Write out, without any changes, the stretch of the listing from its first line through the line containing "عموماً توصیه می‌شود", including that line.

Collected data:
== Segment start ==

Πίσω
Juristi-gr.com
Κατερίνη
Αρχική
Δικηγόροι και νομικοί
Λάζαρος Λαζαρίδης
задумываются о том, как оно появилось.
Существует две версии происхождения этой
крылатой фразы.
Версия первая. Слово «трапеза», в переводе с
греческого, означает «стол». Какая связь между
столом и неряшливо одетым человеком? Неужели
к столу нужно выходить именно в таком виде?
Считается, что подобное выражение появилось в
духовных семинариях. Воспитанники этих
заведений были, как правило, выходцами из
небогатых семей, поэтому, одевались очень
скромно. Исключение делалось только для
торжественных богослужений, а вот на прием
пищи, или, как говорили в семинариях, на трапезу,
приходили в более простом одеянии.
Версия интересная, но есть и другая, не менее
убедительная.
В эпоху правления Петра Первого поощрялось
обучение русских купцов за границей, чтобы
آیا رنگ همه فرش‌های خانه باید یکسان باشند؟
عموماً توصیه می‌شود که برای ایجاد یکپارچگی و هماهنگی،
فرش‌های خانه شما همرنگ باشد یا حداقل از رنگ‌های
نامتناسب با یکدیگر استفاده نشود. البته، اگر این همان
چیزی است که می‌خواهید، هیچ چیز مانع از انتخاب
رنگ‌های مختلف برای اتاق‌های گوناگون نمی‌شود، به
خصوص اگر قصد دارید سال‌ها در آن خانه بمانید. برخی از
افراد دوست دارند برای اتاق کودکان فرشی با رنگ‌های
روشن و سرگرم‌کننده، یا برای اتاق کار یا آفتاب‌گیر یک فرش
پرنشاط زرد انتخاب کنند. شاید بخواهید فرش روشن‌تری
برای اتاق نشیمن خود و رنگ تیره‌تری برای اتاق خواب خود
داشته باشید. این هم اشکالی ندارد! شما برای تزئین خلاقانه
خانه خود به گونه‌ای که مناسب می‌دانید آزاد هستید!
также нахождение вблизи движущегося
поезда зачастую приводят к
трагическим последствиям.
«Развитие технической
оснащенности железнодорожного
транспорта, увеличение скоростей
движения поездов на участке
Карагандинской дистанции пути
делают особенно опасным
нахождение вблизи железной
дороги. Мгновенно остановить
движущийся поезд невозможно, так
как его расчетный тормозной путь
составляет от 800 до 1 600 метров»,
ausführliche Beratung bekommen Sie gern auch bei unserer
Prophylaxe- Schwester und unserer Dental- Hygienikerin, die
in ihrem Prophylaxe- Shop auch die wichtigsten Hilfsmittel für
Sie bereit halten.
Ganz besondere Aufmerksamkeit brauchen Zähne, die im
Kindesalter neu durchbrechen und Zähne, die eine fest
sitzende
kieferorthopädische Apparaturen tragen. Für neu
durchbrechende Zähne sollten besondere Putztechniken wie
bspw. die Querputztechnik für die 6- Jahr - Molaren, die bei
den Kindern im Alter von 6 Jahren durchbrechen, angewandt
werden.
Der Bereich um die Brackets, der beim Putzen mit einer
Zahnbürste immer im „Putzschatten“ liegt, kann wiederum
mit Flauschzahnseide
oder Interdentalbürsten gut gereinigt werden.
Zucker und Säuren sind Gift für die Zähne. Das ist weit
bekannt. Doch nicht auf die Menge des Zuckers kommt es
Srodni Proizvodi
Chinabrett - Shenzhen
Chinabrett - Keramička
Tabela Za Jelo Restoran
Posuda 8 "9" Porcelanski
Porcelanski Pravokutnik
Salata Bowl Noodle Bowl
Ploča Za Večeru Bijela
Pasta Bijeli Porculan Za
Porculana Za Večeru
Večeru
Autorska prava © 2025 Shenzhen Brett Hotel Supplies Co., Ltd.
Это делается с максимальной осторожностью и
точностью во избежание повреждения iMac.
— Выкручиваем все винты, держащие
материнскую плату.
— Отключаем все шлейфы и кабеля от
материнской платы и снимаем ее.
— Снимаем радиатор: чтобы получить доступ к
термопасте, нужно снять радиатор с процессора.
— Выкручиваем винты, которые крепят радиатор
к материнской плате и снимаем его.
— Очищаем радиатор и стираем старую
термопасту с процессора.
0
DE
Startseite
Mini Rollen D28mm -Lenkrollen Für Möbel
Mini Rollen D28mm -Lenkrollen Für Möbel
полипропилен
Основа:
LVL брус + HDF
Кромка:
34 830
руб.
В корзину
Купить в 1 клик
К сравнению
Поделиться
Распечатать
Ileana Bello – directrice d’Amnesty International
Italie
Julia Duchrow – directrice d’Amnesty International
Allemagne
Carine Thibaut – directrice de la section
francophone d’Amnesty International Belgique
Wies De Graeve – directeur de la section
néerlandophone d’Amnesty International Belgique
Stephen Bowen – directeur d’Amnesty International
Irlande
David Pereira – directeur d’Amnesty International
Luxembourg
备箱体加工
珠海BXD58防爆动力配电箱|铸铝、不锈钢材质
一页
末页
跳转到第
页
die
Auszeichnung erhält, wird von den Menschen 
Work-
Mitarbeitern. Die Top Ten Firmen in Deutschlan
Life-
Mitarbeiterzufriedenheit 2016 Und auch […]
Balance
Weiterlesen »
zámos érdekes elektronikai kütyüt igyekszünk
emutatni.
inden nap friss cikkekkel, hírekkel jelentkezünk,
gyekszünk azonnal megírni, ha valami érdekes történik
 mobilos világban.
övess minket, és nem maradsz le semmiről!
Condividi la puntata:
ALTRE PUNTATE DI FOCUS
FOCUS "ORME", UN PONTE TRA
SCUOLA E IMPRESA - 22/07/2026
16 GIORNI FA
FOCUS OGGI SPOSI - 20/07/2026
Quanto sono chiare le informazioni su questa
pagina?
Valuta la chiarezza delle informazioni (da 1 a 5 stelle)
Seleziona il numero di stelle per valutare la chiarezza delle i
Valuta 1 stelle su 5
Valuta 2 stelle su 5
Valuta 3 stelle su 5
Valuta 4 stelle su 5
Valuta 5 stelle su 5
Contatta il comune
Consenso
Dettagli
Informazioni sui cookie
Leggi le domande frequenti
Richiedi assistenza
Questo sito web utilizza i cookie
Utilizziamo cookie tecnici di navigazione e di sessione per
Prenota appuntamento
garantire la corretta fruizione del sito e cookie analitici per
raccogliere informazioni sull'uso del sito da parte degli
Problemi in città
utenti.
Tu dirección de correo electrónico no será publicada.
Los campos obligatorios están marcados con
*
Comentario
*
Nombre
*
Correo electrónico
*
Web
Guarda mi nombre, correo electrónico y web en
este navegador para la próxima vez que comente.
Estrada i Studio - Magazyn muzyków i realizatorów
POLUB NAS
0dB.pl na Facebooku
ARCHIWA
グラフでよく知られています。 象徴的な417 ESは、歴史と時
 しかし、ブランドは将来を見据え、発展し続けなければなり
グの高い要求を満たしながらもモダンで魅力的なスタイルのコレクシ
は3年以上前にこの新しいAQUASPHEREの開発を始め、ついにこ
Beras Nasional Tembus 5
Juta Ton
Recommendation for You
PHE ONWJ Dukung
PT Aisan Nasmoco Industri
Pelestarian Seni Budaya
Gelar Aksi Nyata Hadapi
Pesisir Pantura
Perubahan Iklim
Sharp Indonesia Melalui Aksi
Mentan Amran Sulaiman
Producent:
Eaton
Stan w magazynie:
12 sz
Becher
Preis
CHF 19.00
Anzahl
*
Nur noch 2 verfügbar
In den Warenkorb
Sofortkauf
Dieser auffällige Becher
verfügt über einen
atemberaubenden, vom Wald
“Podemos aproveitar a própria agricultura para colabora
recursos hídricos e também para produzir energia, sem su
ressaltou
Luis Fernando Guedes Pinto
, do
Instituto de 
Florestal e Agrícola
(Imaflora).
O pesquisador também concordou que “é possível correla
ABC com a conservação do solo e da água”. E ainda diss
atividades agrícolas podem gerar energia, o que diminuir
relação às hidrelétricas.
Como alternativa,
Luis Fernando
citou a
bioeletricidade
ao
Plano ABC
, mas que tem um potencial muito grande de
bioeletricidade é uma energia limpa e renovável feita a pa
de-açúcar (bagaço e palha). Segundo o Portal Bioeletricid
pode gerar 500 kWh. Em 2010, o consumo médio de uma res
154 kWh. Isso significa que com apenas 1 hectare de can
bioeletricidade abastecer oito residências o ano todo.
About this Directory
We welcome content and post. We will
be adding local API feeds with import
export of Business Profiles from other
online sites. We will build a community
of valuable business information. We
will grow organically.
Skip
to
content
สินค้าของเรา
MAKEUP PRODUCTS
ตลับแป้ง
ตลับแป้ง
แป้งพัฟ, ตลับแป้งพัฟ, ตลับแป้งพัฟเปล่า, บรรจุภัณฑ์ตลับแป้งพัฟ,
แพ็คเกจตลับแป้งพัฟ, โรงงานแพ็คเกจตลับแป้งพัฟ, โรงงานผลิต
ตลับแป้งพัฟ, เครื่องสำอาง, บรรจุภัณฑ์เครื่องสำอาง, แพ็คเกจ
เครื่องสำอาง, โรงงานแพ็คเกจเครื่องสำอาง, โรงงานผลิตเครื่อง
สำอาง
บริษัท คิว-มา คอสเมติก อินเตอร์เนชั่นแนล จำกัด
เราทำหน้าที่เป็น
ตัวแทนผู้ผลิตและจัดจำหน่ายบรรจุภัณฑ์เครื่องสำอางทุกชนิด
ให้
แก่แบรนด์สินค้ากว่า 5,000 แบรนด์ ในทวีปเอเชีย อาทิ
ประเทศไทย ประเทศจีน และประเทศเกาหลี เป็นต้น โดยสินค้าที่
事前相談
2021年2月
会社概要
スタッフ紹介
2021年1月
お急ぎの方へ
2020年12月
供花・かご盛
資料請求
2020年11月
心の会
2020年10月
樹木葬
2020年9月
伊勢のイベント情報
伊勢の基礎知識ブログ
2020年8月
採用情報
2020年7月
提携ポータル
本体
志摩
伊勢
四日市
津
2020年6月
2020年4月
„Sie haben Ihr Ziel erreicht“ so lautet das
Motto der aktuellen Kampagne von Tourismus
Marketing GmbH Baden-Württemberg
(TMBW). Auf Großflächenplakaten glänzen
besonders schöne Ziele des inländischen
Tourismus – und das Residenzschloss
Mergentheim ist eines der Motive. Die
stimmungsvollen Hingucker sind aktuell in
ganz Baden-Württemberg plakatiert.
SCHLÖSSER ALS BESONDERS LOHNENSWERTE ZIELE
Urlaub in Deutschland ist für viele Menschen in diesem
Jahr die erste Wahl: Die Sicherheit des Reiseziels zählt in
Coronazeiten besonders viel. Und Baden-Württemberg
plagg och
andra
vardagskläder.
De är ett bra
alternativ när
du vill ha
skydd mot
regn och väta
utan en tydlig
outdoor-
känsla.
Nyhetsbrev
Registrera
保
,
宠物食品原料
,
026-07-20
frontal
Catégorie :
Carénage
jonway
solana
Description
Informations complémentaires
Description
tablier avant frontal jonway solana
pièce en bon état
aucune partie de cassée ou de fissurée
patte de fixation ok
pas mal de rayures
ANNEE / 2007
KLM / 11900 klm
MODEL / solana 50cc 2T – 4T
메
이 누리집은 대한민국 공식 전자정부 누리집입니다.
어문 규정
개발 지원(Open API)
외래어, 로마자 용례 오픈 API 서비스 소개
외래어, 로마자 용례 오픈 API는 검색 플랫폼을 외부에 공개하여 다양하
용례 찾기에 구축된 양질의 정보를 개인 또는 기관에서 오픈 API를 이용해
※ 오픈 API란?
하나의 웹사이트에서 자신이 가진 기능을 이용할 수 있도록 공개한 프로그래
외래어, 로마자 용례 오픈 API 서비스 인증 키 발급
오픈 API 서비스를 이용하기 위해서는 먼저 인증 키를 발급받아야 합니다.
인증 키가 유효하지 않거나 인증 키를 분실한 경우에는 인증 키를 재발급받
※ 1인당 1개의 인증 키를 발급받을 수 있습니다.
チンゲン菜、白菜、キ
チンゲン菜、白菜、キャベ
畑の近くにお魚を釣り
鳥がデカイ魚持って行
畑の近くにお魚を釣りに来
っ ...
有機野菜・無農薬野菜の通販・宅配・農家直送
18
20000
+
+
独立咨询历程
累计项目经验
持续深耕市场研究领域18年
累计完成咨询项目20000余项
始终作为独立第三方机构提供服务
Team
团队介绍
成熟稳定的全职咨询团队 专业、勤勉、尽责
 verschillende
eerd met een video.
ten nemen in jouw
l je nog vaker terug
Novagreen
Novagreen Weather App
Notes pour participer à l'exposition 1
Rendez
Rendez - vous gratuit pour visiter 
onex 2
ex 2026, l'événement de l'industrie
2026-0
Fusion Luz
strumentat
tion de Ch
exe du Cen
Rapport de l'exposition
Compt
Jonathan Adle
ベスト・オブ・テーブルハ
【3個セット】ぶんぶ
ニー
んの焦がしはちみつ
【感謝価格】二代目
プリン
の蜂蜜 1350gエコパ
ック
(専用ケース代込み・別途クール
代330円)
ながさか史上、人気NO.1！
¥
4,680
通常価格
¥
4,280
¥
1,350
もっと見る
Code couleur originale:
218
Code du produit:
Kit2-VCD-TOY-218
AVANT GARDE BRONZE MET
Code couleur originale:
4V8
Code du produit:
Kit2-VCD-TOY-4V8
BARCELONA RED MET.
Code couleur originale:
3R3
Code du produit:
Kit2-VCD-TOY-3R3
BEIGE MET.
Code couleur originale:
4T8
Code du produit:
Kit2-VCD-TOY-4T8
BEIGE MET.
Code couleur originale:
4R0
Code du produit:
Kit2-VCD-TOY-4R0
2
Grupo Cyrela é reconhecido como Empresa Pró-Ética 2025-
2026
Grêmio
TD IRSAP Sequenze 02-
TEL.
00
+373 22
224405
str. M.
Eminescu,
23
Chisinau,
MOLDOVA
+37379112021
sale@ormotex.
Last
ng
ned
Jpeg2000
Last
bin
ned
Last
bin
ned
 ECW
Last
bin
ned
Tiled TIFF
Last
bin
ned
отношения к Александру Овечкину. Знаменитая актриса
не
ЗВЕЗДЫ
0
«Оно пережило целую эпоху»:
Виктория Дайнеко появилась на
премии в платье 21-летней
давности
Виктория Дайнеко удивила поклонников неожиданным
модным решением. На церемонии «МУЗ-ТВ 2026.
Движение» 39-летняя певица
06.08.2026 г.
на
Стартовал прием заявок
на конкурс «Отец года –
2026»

== Segment end ==

▶ [Response area]:
Πίσω
Juristi-gr.com
Κατερίνη
Αρχική
Δικηγόροι και νομικοί
Λάζαρος Λαζαρίδης
задумываются о том, как оно появилось.
Существует две версии происхождения этой
крылатой фразы.
Версия первая. Слово «трапеза», в переводе с
греческого, означает «стол». Какая связь между
столом и неряшливо одетым человеком? Неужели
к столу нужно выходить именно в таком виде?
Считается, что подобное выражение появилось в
духовных семинариях. Воспитанники этих
заведений были, как правило, выходцами из
небогатых семей, поэтому, одевались очень
скромно. Исключение делалось только для
торжественных богослужений, а вот на прием
пищи, или, как говорили в семинариях, на трапезу,
приходили в более простом одеянии.
Версия интересная, но есть и другая, не менее
убедительная.
В эпоху правления Петра Первого поощрялось
обучение русских купцов за границей, чтобы
آیا رنگ همه فرش‌های خانه باید یکسان باشند؟
عموماً توصیه می‌شود که برای ایجاد یکپارچگی و هماهنگی،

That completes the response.